Marine Biology teacher Colleen Maker can testify to the impact this has on Washington Academy students: “I am honored to work with amazing young adults and be part of their educational journey. Whenever possible, learning is tangible and students connect with community members and participate in community service projects. Students enhance their leadership, critical thinking, and advocacy skills while tackling problems such as food insecurity and helping to sustain endangered species. Having a supportive administration that encourages and supports experiential learning allows teachers to create dynamic learning opportunities and students to engage in amazing opportunities and deepen their love of learning.”

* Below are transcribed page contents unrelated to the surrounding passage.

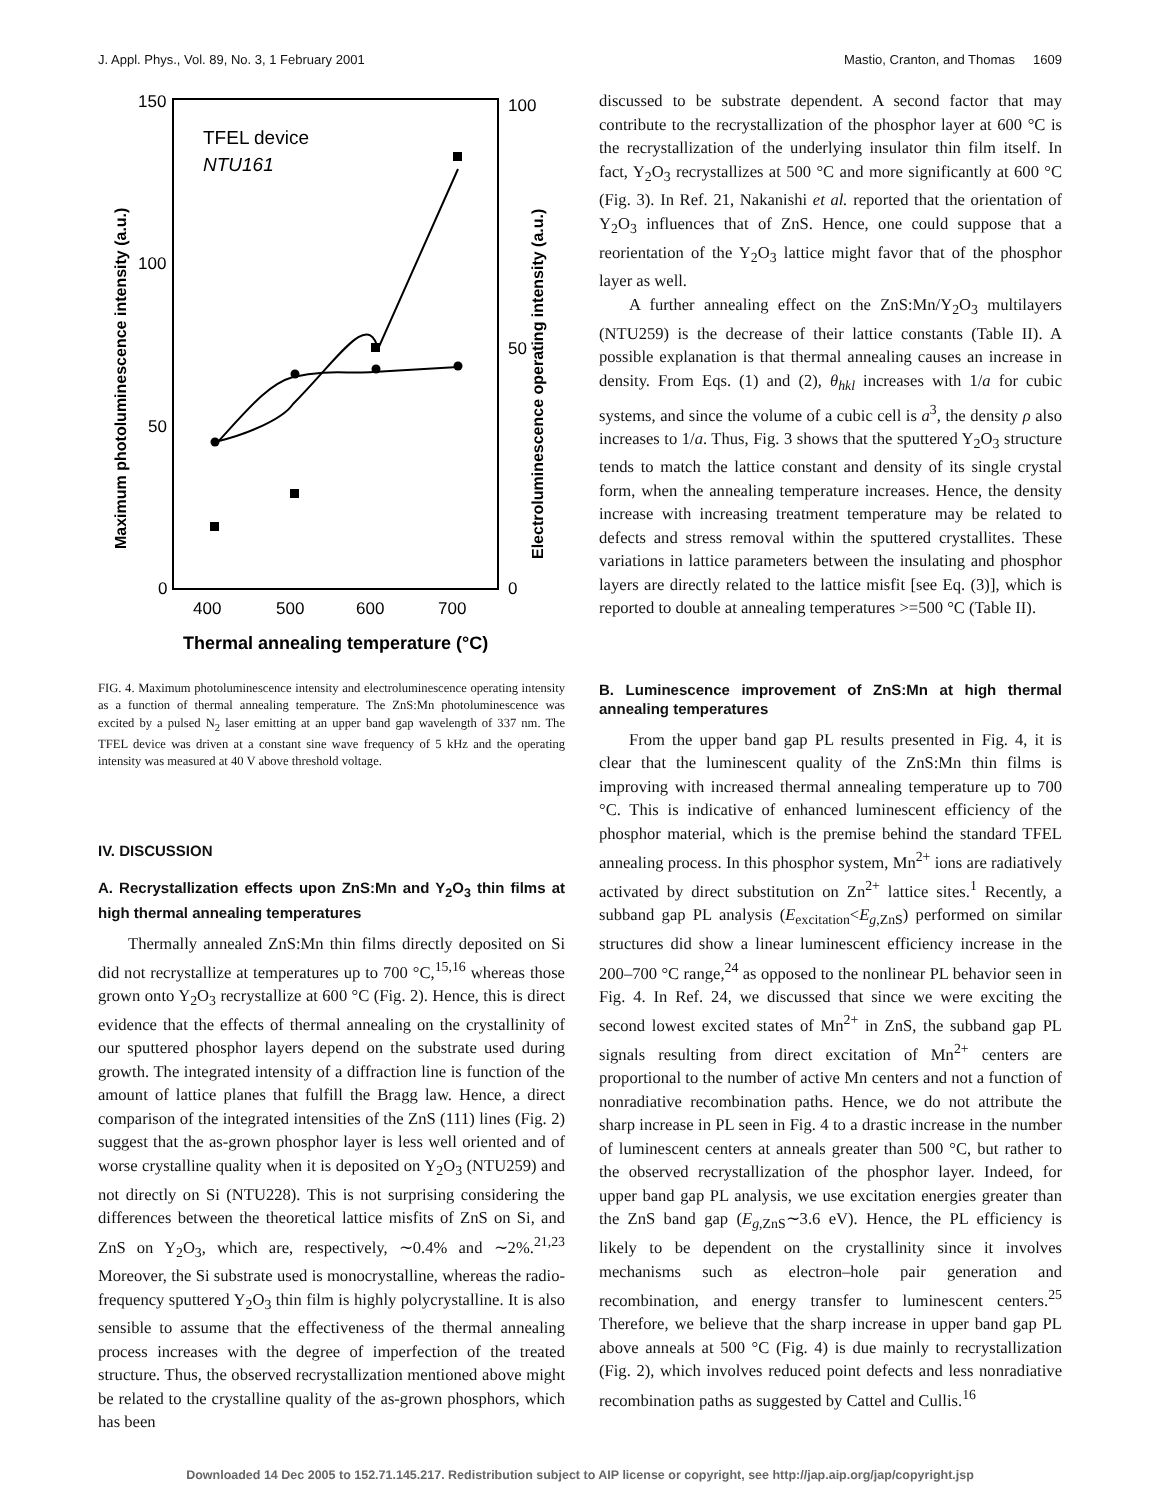J. Appl. Phys., Vol. 89, No. 3, 1 February 2001 Mastio, Cranton, and Thomas 1609
150
100
50
0
100
50
0
400
500
600
700
Thermal annealing temperature (°C)
TFEL device
NTU161
Maximum photoluminescence intensity (a.u.)
Electroluminescence operating intensity (a.u.)
FIG. 4. Maximum photoluminescence intensity and electroluminescence operating intensity as a function of thermal annealing temperature. The ZnS:Mn photoluminescence was excited by a pulsed N<sub>2</sub> laser emitting at an upper band gap wavelength of 337 nm. The TFEL device was driven at a constant sine wave frequency of 5 kHz and the operating intensity was measured at 40 V above threshold voltage.
IV. DISCUSSION
A. Recrystallization effects upon ZnS:Mn and Y<sub>2</sub>O<sub>3</sub> thin films at high thermal annealing temperatures
Thermally annealed ZnS:Mn thin films directly deposited on Si did not recrystallize at temperatures up to 700 °C,<sup>15,16</sup> whereas those grown onto Y<sub>2</sub>O<sub>3</sub> recrystallize at 600 °C (Fig. 2). Hence, this is direct evidence that the effects of thermal annealing on the crystallinity of our sputtered phosphor layers depend on the substrate used during growth. The integrated intensity of a diffraction line is function of the amount of lattice planes that fulfill the Bragg law. Hence, a direct comparison of the integrated intensities of the ZnS (111) lines (Fig. 2) suggest that the as-grown phosphor layer is less well oriented and of worse crystalline quality when it is deposited on Y<sub>2</sub>O<sub>3</sub> (NTU259) and not directly on Si (NTU228). This is not surprising considering the differences between the theoretical lattice misfits of ZnS on Si, and ZnS on Y<sub>2</sub>O<sub>3</sub>, which are, respectively, ∼0.4% and ∼2%.<sup>21,23</sup> Moreover, the Si substrate used is monocrystalline, whereas the radio-frequency sputtered Y<sub>2</sub>O<sub>3</sub> thin film is highly polycrystalline. It is also sensible to assume that the effectiveness of the thermal annealing process increases with the degree of imperfection of the treated structure. Thus, the observed recrystallization mentioned above might be related to the crystalline quality of the as-grown phosphors, which has been
discussed to be substrate dependent. A second factor that may contribute to the recrystallization of the phosphor layer at 600 °C is the recrystallization of the underlying insulator thin film itself. In fact, Y<sub>2</sub>O<sub>3</sub> recrystallizes at 500 °C and more significantly at 600 °C (Fig. 3). In Ref. 21, Nakanishi et al. reported that the orientation of Y<sub>2</sub>O<sub>3</sub> influences that of ZnS. Hence, one could suppose that a reorientation of the Y<sub>2</sub>O<sub>3</sub> lattice might favor that of the phosphor layer as well.
A further annealing effect on the ZnS:Mn/Y<sub>2</sub>O<sub>3</sub> multilayers (NTU259) is the decrease of their lattice constants (Table II). A possible explanation is that thermal annealing causes an increase in density. From Eqs. (1) and (2), θ<sub>hkl</sub> increases with 1/a for cubic systems, and since the volume of a cubic cell is a<sup>3</sup>, the density ρ also increases to 1/a. Thus, Fig. 3 shows that the sputtered Y<sub>2</sub>O<sub>3</sub> structure tends to match the lattice constant and density of its single crystal form, when the annealing temperature increases. Hence, the density increase with increasing treatment temperature may be related to defects and stress removal within the sputtered crystallites. These variations in lattice parameters between the insulating and phosphor layers are directly related to the lattice misfit [see Eq. (3)], which is reported to double at annealing temperatures >=500 °C (Table II).
B. Luminescence improvement of ZnS:Mn at high thermal annealing temperatures
From the upper band gap PL results presented in Fig. 4, it is clear that the luminescent quality of the ZnS:Mn thin films is improving with increased thermal annealing temperature up to 700 °C. This is indicative of enhanced luminescent efficiency of the phosphor material, which is the premise behind the standard TFEL annealing process. In this phosphor system, Mn<sup>2+</sup> ions are radiatively activated by direct substitution on Zn<sup>2+</sup> lattice sites.<sup>1</sup> Recently, a subband gap PL analysis (E<sub>excitation</sub><E<sub>g,ZnS</sub>) performed on similar structures did show a linear luminescent efficiency increase in the 200–700 °C range,<sup>24</sup> as opposed to the nonlinear PL behavior seen in Fig. 4. In Ref. 24, we discussed that since we were exciting the second lowest excited states of Mn<sup>2+</sup> in ZnS, the subband gap PL signals resulting from direct excitation of Mn<sup>2+</sup> centers are proportional to the number of active Mn centers and not a function of nonradiative recombination paths. Hence, we do not attribute the sharp increase in PL seen in Fig. 4 to a drastic increase in the number of luminescent centers at anneals greater than 500 °C, but rather to the observed recrystallization of the phosphor layer. Indeed, for upper band gap PL analysis, we use excitation energies greater than the ZnS band gap (E<sub>g,ZnS</sub>∼3.6 eV). Hence, the PL efficiency is likely to be dependent on the crystallinity since it involves mechanisms such as electron–hole pair generation and recombination, and energy transfer to luminescent centers.<sup>25</sup> Therefore, we believe that the sharp increase in upper band gap PL above anneals at 500 °C (Fig. 4) is due mainly to recrystallization (Fig. 2), which involves reduced point defects and less nonradiative recombination paths as suggested by Cattel and Cullis.<sup>16</sup>
Downloaded 14 Dec 2005 to 152.71.145.217. Redistribution subject to AIP license or copyright, see http://jap.aip.org/jap/copyright.jsp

Still, these community partnerships reflect only a fraction of what students gain at WA. The independent secondary school offers a comprehensive programme of academics, athletics, and art. Head of School Judson McBrine remarks that every student is sure to find something that fits their unique  personalities. “Each year, over 400 students like you make a decision to attend WA,” he says. “Students come together to immerse themselves in courses and make use of an environment that isn’t typically available at other secondary schools.”

Teachers know students on a personal level. A student-to-teacher ratio of 12:1 lets strong relationships flourish.International students enjoy a sense of community and belonging through their involvement in school partnerships, thus creating a new community as a home away from home.